_Exercise data_:
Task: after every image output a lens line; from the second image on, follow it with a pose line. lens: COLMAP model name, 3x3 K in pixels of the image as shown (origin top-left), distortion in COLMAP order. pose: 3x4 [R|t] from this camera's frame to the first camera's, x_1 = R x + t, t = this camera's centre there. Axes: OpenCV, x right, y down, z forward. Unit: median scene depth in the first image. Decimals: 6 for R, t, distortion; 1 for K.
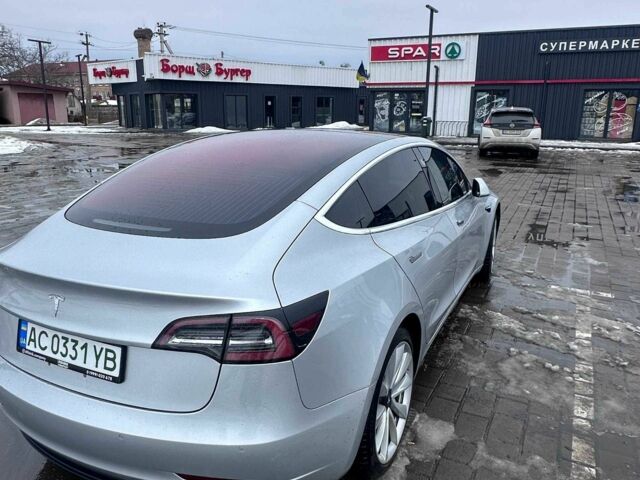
lens RADIAL K [[520.8, 0, 320.0], [0, 520.8, 240.0], [0, 0, 1]] dist [0.006320, -0.007747]
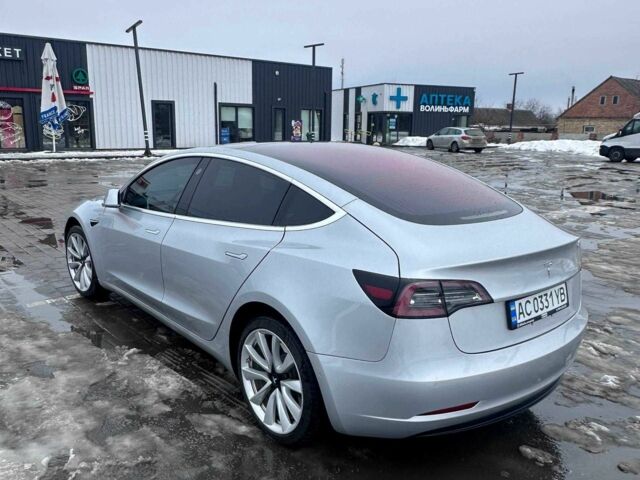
lens RADIAL K [[560.9, 0, 320.0], [0, 560.9, 240.0], [0, 0, 1]] dist [0.002473, -0.006651]
pose [[0.385284, -0.188937, 0.903249, -1.897607], [0.215972, 0.970093, 0.110795, -0.225884], [-0.897169, 0.152389, 0.414566, 0.846383]]
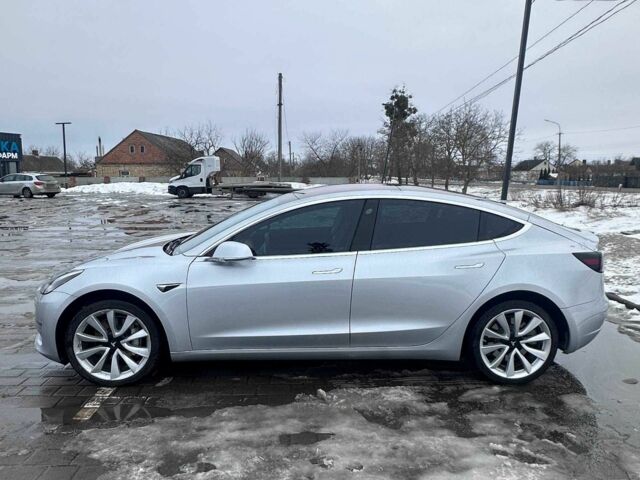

_Task details_: Set the material down exactly, images excluded.

_Task result_:
Task: after every image output a lens line; from the second image on, follow it with a pose line. lens: COLMAP model name, 3x3 K in pixels of the image as shown (origin top-left), distortion in COLMAP order. pose: 3x4 [R|t] from this camera's frame to the first camera's, x_1 = R x + t, t = this camera's centre there. Axes: OpenCV, x right, y down, z forward. Unit: median scene depth in the first image. Decimals: 6 for R, t, distortion; 1 for K.
lens RADIAL K [[520.8, 0, 320.0], [0, 520.8, 240.0], [0, 0, 1]] dist [0.006320, -0.007747]
lens RADIAL K [[560.9, 0, 320.0], [0, 560.9, 240.0], [0, 0, 1]] dist [0.002473, -0.006651]
pose [[0.385284, -0.188937, 0.903249, -1.897607], [0.215972, 0.970093, 0.110795, -0.225884], [-0.897169, 0.152389, 0.414566, 0.846383]]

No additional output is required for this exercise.